**GIVEN TEXT:**
#####

By Dr. David Edward Marcinko; MBA CMP™

[Publisher-in-Chiefdem-new]

It is well known that traditional medical marketplace supply and demand structures are not necessarily efficient or timely.  This is particularly true in healthcare delivery and is attributed to various “externalities” that seemingly deter competition. 

Defining Economic Externalities 

Formally, externalities are defined as the cost or benefits of market transactions that are not directly reflected in the price buyers (patients) or sellers (doctors) use to make their decisions. They represent defects or inefficiencies in the pricing system and can be either positive or negative. 

Medical Externalities 

Pertinent externalities for the physician, and healthcare practitioner, include but are not limited, to the following: 

1. Barriers to Entry: Physicians and other “learned healthcare professionals”, receive an extended formal education. This not only ensures competence and protects the public, but it also reduces competition. 

2. Competitive Advantage: Once school is over, a medical degree is an effective strategic advantage over a non-degreed practitioner.

3. Monopsony and Oligopsony: Occur when discounts are extracted from healthcare providers because of supply and demand size inequalities, and may run afoul of anti-trust laws.

#####

**LISTED ENTRIES:**
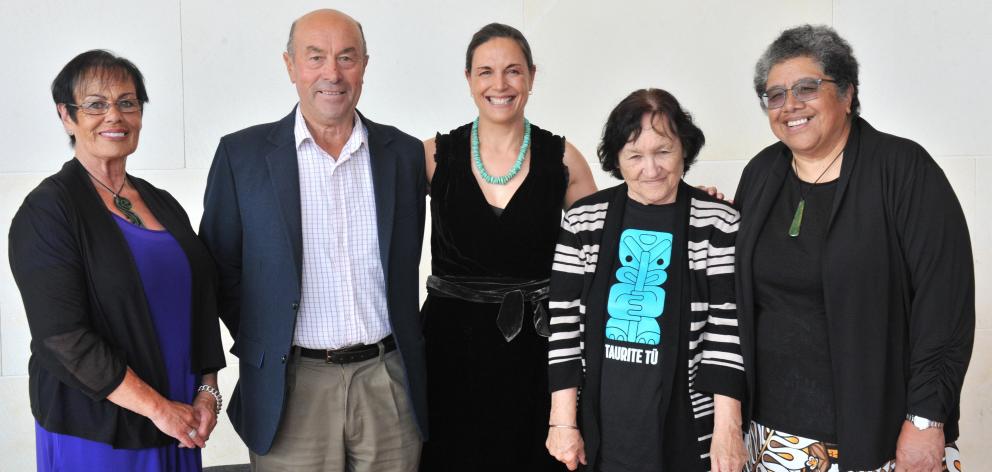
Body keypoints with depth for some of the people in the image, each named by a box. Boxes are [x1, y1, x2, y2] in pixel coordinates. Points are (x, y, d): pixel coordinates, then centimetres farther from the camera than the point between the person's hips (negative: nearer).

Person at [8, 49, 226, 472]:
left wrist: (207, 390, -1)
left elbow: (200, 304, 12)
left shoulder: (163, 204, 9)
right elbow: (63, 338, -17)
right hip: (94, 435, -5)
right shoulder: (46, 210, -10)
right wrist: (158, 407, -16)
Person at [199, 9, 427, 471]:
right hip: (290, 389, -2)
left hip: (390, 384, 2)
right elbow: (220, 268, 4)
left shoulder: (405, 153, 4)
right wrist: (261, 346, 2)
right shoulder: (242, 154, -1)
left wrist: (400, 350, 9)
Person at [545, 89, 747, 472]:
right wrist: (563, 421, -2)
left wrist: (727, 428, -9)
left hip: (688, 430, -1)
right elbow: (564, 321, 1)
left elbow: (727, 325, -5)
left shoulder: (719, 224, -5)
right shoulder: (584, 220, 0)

#####

**TASK PROMPT:** Pick up the article on medical marketplace externalities right after its third numbered item and keep writing it.

**ANSWER FOR THIS EXERCISE:**
4. Barriers to Exit: The increased cost of “doing business”, effectively precludes many physicians from terminating practice unit all fiscal investments are recouped. Observe that few doctors can practice “part time” and still afford their overhead. 

5. Mortal turpitude: Since physicians take the “Hippocratic Oath”, they are expected to place patient welfare above their own. This is not necessarily true with business entities that must adhere to legalities only.

6. Moral Hazards: All know that cigarettes, dietary indiscretions, drinking, drug use and promiscuous behavior are unhealthy. Yet, many pursue this life‑style that drive up healthcare costs for society as a whole. 

Other Externalities Exist 

Other externalities that drive up the cost of healthcare are well known but not easily changed.  

First, most Americans have group insurance through their employment. They do not “purchase” it on the open market, making them fairly indifferent to the costs or needs of individual health care purchases.  

Second, acquiring health insurance is not like buying a commodity, and it is difficult for a layman to know what purchases make sense and at what price? 

Third, most health insurance purchasing decisions are made by the doctor (i.e., refer to a specialist or have surgery), not the patient consumer, and hence has a vested interest in increasing service demand. This is changing with the consumer directed healthcare plan movement. 

Lastly, what well informed person would be a tough bargainer when their health is at stake? Who is going to negotiate with a neuro-surgeon? Nevertheless, some patients are doing just that with HD-HCPs!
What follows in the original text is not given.